### Exercise requirements
Every entry below is to be copied exactly, with nothing left out.

### The input
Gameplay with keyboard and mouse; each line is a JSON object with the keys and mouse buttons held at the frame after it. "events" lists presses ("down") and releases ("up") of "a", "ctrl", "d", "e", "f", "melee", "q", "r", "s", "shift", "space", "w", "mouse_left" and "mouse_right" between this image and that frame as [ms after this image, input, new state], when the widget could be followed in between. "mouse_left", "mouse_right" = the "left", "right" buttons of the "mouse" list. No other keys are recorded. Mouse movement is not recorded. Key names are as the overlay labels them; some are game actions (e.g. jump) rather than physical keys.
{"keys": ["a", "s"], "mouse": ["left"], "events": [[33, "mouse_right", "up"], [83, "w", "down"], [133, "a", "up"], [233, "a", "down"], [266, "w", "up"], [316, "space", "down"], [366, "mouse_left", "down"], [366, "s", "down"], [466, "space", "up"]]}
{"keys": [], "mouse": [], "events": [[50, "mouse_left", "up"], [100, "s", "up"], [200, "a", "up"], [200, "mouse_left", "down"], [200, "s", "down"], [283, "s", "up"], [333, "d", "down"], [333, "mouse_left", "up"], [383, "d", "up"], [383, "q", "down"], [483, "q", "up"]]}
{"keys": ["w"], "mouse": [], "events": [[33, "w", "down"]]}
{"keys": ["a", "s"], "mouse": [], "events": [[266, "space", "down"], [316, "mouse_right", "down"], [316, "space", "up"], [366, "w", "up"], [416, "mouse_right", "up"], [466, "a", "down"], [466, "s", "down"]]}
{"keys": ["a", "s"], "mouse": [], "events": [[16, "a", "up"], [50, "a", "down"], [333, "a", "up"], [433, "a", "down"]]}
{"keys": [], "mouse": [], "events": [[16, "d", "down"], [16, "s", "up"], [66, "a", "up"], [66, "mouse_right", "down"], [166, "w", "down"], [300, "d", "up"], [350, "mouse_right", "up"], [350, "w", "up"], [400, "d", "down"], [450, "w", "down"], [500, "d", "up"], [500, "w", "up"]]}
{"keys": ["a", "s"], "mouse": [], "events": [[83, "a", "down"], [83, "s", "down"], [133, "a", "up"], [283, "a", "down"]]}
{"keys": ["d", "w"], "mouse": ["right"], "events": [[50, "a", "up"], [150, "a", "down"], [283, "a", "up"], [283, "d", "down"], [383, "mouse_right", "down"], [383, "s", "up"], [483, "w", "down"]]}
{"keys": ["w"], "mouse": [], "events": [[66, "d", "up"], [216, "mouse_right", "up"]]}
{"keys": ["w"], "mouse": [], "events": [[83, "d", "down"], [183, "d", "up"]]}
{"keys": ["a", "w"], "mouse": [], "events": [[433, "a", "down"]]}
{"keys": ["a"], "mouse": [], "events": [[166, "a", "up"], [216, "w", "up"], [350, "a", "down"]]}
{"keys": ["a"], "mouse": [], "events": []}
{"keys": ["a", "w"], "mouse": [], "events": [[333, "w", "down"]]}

### Output of the exercise
Gameplay with keyboard and mouse; each line is a JSON object with the keys and mouse buttons held at the frame after it. "events" lists presses ("down") and releases ("up") of "a", "ctrl", "d", "e", "f", "melee", "q", "r", "s", "shift", "space", "w", "mouse_left" and "mouse_right" between this image and that frame as [ms after this image, input, new state], when the widget could be followed in between. "mouse_left", "mouse_right" = the "left", "right" buttons of the "mouse" list. No other keys are recorded. Mouse movement is not recorded. Key names are as the overlay labels them; some are game actions (e.g. jump) rather than physical keys.
{"keys": ["a", "s"], "mouse": ["left"], "events": [[33, "mouse_right", "up"], [83, "w", "down"], [133, "a", "up"], [233, "a", "down"], [266, "w", "up"], [316, "space", "down"], [366, "mouse_left", "down"], [366, "s", "down"], [466, "space", "up"]]}
{"keys": [], "mouse": [], "events": [[50, "mouse_left", "up"], [100, "s", "up"], [200, "a", "up"], [200, "mouse_left", "down"], [200, "s", "down"], [283, "s", "up"], [333, "d", "down"], [333, "mouse_left", "up"], [383, "d", "up"], [383, "q", "down"], [483, "q", "up"]]}
{"keys": ["w"], "mouse": [], "events": [[33, "w", "down"]]}
{"keys": ["a", "s"], "mouse": [], "events": [[266, "space", "down"], [316, "mouse_right", "down"], [316, "space", "up"], [366, "w", "up"], [416, "mouse_right", "up"], [466, "a", "down"], [466, "s", "down"]]}
{"keys": ["a", "s"], "mouse": [], "events": [[16, "a", "up"], [50, "a", "down"], [333, "a", "up"], [433, "a", "down"]]}
{"keys": [], "mouse": [], "events": [[16, "d", "down"], [16, "s", "up"], [66, "a", "up"], [66, "mouse_right", "down"], [166, "w", "down"], [300, "d", "up"], [350, "mouse_right", "up"], [350, "w", "up"], [400, "d", "down"], [450, "w", "down"], [500, "d", "up"], [500, "w", "up"]]}
{"keys": ["a", "s"], "mouse": [], "events": [[83, "a", "down"], [83, "s", "down"], [133, "a", "up"], [283, "a", "down"]]}
{"keys": ["d", "w"], "mouse": ["right"], "events": [[50, "a", "up"], [150, "a", "down"], [283, "a", "up"], [283, "d", "down"], [383, "mouse_right", "down"], [383, "s", "up"], [483, "w", "down"]]}
{"keys": ["w"], "mouse": [], "events": [[66, "d", "up"], [216, "mouse_right", "up"]]}
{"keys": ["w"], "mouse": [], "events": [[83, "d", "down"], [183, "d", "up"]]}
{"keys": ["a", "w"], "mouse": [], "events": [[433, "a", "down"]]}
{"keys": ["a"], "mouse": [], "events": [[166, "a", "up"], [216, "w", "up"], [350, "a", "down"]]}
{"keys": ["a"], "mouse": [], "events": []}
{"keys": ["a", "w"], "mouse": [], "events": [[333, "w", "down"]]}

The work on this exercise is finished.